Klinikum als Kommunalanstalt: Mehr Transparenz und Öffentlichkeit

Änderungsantrag zur Anstaltssatzung (Anlage 4a zu GRDrs 551/2018), der nach § 34 Abs. 1 Satz 4 der Gemeindeordnung für Baden-Württemberg spätestens in der übernächsten Sitzung des Gemeinderats (hier: am 6. Dezember 2018) auf die Tagesordnung zu setzen ist. Im Sinne der Beratungsreihenfolge, nach der Anträge zunächst im zuständigen Fachausschuss behandelt werden, um anschließend in den Gemeinderat überwiesen, bitten wir, den Antrag im zuständigen Ausschuss aufzurufen, der am nächsten zur genannten Gemeinderatssitzung liegt. Sollte dies nicht möglich sein, möchten wir von unserem Recht Gebrauch machen und den Antrag in der übernächsten Sitzung im Gemeinderat aufzurufen.

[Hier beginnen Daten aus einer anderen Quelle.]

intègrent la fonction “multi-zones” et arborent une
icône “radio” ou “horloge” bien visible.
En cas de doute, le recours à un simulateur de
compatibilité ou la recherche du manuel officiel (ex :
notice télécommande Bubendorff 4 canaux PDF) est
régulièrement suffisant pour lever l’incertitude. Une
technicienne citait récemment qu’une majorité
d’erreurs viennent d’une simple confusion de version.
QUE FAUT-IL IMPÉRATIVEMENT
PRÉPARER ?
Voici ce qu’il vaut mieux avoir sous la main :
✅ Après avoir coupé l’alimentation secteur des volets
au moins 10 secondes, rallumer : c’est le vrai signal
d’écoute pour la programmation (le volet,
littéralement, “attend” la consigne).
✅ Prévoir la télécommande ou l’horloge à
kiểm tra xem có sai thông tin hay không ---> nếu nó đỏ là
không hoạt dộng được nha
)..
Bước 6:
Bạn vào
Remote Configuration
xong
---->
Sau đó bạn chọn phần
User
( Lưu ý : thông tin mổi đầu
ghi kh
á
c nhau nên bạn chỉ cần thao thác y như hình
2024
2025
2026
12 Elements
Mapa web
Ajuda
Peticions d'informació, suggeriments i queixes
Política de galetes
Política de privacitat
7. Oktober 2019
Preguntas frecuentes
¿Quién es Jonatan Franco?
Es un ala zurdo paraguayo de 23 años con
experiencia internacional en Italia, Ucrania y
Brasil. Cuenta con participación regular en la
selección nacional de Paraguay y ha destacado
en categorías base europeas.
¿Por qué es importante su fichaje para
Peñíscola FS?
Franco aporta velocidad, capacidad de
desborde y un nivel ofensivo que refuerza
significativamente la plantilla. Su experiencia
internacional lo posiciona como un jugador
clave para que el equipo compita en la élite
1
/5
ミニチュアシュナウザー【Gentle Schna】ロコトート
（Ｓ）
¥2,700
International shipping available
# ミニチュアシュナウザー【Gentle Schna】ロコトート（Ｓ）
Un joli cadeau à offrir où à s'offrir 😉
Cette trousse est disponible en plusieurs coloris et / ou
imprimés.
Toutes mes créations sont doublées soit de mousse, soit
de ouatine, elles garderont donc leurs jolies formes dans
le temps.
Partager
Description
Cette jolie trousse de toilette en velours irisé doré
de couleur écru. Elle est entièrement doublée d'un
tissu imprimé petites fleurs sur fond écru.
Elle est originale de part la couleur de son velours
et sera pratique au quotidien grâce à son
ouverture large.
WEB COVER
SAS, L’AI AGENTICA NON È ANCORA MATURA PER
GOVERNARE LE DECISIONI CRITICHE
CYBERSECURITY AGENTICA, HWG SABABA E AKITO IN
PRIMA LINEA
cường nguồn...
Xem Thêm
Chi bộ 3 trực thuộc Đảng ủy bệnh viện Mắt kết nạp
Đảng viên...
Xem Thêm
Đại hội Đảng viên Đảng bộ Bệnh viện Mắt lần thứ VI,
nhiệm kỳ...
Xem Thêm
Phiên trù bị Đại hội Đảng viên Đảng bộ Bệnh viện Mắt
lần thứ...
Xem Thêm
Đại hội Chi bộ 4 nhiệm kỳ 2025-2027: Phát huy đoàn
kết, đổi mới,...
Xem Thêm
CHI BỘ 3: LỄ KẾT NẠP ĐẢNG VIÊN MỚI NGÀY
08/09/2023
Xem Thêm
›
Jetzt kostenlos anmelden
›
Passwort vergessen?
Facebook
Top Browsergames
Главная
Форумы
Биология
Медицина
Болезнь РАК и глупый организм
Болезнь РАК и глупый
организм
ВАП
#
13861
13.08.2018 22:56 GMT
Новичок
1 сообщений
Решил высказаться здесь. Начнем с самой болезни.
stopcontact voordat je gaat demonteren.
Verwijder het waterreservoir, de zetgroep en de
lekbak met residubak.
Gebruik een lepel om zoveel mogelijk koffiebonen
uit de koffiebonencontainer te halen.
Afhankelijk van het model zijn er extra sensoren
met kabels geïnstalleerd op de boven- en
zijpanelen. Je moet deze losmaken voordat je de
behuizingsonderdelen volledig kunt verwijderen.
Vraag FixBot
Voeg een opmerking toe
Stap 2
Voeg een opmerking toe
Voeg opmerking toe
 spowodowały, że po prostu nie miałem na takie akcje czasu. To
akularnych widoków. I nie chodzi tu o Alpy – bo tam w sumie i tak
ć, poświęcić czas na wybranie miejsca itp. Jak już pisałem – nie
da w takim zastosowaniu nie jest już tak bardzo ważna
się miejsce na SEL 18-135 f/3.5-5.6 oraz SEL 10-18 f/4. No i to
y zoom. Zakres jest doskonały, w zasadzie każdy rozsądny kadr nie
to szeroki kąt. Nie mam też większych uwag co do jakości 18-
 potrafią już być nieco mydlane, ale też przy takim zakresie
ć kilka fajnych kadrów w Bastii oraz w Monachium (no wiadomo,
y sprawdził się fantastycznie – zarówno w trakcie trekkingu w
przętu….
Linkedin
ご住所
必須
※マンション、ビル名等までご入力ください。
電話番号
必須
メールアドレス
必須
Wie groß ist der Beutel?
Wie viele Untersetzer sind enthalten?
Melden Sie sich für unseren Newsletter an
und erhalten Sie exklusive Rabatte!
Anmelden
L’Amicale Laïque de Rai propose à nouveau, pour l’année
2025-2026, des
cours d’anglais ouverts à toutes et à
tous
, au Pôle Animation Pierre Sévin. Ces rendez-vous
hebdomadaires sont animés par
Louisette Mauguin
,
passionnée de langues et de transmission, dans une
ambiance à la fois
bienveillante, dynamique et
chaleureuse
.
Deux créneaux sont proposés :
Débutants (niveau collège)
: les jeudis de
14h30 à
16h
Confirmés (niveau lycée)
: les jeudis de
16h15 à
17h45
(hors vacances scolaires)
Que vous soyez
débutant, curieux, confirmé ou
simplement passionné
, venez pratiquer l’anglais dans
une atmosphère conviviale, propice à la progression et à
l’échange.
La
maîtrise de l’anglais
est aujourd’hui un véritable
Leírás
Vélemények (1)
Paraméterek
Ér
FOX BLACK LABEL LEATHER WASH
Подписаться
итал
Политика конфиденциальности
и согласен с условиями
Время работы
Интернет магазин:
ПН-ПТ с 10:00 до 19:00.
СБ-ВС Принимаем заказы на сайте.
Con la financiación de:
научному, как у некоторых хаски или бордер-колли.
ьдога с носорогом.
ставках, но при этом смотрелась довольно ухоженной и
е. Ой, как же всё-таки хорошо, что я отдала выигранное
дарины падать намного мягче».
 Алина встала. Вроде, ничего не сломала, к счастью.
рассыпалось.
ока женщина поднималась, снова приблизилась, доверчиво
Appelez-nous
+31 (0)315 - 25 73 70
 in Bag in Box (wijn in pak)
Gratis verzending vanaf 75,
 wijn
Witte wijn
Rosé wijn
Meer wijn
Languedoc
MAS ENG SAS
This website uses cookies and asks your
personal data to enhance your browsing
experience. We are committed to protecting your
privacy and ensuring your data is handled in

Wir beantragen, folgende Ergänzungen in die Anstaltssatzung (Anlage 4a GRDrs 551/2018) aufzunehmen:

  1. 2 Absatz 2 Satz 2: „Die Kommunalanstalt kann sich im Rahmen der gesetzlichen Bestimmungen an weiteren den Anstaltsaufgaben dienenden Einrichtungen und Unternehmen beteiligen, mit diesen kooperieren oder solche Unternehmen errichten, erwerben, pachten oder veräußern “

wird ergänzt durch:

„sofern bei diesen Unternehmen die Arbeitnehmer_innenrechte in gleichem Maße gewährleistet sind wie in der Kommunalanstalt“.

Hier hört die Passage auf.